Estranhamente a Ferrari não seu deu bem com os compostos escolhidos pela Pirelli e o Vettel foi obrigado a fazer duas paradas, o que tirou suas chances de pódio. Mercedes e Red Bull fizeram apenas uma parada e, embora tenha feito uma pequena bobagem, Verstappen conseguiu passar incólume por todas as 66 voltas e chegou em terceiro lugar.

Algumas ultrapassagens na turma do fundão ajudaram a não pegar no sono, e os dois pilotos da casa chegando na zona de pontuação animaram a torcida espanhola. Destaque para Leclerc, mais uma vez nos pontos com a Sauber, que só não é pior que a Williams.

A decadência da Williams, aliás, provocou uma reunião de emergência, muito embora pouca coisa possa ser feita a esta altura do campeonato. Kubica já declarou que é quase impossível manter o carro na pista. E como ele é muito mais piloto que Stroll e Sirotkin, dá para acreditar.

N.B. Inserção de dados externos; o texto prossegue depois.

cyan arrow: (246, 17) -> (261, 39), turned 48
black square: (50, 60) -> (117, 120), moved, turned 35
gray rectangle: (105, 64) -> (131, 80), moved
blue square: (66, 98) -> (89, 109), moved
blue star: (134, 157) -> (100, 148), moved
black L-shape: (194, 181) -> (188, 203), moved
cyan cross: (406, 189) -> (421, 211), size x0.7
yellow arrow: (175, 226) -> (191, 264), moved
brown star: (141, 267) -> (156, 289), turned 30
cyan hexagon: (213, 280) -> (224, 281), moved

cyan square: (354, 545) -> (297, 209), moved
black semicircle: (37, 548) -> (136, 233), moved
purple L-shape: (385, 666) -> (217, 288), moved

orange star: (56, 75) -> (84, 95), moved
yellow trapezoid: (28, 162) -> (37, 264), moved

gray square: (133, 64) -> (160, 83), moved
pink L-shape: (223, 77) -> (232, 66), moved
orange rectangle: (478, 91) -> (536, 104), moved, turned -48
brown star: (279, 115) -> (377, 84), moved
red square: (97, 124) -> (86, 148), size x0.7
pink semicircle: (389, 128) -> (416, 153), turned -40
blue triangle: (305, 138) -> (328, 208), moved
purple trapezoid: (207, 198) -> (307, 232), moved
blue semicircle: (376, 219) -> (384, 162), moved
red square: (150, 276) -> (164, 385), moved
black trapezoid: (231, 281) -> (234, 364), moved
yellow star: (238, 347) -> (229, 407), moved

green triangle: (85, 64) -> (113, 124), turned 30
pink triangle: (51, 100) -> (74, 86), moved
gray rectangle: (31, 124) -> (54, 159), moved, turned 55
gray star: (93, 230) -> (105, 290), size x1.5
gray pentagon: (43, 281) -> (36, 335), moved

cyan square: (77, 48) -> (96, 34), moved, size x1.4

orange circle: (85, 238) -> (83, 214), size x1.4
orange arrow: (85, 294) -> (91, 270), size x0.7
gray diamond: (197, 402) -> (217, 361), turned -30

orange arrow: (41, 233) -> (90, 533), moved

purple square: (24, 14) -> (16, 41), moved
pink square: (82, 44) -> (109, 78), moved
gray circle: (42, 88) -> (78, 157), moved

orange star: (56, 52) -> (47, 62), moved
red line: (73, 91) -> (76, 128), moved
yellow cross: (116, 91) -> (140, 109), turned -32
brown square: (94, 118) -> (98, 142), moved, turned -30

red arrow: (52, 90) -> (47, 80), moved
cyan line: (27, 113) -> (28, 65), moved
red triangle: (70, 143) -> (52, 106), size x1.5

Hamilton abriu uma boa vantagem sobre Vettel (aquela bobagem em Baku está custando caro…), mas nada que não possa ser recuperado. Daqui a duas semanas tem Mônaco, outro circuito que estimula a devoção, com mais uma procissão. Mas ali temos o cenário mais espetacular do ano e é um lugar onde o Sobrenatural de Almeida costuma dar as caras. Vamos orar para a Sainte Dévote, padroeira do principado, nos proporcionar uma bela corrida.

A bientôt.

Vera Peres

 

Vera Peres é publicitária e apaixonada por Fórmula 1 – desde sempre. Acorda no meio da madrugada para acompanhar corridas. É Ferrarista, fã incondicional do Schumi e mãe do peludo Kimi Räikkönen. Já visitou a Ferrari em Maranello, viu Alain Prost, David Coulthard, Damon Hill e Jacques Villeneuve treinando no autódromo do Estoril, viu o Hulkenberg marcar a única pole da carreira (até agora), em Interlagos/2015, debaixo de uma chuvarada, chorou com a morte do Gilles Villeneuve, coleciona filmes, documentários e livros sobre o esporte. O seu sonho de consumo é assistir – ao vivo – uma prova em Monza ou em Spa.